» **Prompt**:
Lines in the data below that contain the word "each" are to be copied.

- Opening Delimiter -

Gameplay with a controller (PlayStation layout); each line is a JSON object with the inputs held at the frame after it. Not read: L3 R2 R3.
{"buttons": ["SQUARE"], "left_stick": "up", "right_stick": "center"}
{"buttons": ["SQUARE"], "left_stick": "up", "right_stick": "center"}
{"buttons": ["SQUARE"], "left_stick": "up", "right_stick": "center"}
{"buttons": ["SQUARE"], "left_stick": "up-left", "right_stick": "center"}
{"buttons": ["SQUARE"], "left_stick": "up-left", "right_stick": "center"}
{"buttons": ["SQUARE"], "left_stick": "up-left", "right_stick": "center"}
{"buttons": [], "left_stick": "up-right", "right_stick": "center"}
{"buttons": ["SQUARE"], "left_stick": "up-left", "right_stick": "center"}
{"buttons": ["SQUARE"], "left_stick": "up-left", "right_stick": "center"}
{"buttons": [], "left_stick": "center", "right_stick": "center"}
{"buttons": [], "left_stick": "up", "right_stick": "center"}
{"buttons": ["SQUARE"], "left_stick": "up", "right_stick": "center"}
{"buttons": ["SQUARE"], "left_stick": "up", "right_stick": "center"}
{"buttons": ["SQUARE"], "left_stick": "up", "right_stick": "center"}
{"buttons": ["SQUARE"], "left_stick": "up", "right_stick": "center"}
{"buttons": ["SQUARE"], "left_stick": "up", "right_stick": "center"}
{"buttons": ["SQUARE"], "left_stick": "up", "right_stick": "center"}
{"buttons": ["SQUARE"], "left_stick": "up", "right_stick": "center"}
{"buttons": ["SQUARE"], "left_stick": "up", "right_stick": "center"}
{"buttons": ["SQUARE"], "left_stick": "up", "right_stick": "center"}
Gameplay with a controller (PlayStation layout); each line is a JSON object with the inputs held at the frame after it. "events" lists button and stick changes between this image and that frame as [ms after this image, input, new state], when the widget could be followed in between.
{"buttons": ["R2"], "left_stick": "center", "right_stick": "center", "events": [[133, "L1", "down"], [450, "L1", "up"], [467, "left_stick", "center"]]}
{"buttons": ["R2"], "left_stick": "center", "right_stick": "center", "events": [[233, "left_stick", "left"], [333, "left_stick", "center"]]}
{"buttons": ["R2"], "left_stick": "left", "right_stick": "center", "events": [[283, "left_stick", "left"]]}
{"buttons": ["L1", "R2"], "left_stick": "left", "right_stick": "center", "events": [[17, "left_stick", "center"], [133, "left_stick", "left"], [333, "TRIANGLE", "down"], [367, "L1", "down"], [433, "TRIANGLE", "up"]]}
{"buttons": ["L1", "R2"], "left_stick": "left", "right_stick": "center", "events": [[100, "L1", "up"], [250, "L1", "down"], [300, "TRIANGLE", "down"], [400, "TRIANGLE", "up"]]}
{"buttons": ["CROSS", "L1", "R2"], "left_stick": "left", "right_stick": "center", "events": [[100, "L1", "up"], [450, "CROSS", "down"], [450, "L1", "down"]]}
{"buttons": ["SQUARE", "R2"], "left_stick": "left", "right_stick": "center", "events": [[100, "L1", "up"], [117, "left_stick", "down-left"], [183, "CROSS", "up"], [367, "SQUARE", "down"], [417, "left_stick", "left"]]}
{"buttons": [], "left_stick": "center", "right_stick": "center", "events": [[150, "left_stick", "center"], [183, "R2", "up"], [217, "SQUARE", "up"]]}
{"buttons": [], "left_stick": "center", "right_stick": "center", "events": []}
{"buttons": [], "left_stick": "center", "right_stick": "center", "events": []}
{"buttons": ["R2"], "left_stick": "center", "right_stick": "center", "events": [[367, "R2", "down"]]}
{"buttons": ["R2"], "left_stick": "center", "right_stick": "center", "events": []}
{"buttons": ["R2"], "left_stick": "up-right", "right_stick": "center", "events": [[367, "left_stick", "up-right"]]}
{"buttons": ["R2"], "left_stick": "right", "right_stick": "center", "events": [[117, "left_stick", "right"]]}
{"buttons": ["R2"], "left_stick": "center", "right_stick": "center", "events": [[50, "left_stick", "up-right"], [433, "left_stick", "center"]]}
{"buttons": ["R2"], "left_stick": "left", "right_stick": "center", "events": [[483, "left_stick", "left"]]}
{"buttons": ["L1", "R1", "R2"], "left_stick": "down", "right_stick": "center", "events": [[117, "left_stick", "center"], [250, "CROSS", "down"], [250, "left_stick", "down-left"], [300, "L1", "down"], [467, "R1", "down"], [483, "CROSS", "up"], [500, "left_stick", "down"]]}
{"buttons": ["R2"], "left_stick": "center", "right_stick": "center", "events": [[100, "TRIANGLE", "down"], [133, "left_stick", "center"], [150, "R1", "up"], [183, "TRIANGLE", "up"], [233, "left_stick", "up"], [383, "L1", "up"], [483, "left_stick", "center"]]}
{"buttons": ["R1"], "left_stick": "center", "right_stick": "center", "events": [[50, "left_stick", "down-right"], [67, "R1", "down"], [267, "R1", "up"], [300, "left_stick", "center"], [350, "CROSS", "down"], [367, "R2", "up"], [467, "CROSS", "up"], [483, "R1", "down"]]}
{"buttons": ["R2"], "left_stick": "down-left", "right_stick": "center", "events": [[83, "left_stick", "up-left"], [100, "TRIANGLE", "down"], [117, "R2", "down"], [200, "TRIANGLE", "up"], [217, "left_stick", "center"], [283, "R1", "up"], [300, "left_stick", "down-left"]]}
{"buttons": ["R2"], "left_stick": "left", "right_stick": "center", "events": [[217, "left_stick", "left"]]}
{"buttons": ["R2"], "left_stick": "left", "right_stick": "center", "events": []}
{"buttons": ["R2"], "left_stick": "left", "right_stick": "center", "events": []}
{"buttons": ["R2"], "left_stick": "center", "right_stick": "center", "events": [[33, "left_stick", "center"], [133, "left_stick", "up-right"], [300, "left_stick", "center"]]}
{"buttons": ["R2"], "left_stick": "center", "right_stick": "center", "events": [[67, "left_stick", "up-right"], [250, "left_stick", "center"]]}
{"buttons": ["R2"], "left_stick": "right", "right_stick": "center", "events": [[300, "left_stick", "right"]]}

- Closing Delimiter -

» **Your solution**:
Gameplay with a controller (PlayStation layout); each line is a JSON object with the inputs held at the frame after it. Not read: L3 R2 R3.
Gameplay with a controller (PlayStation layout); each line is a JSON object with the inputs held at the frame after it. "events" lists button and stick changes between this image and that frame as [ms after this image, input, new state], when the widget could be followed in between.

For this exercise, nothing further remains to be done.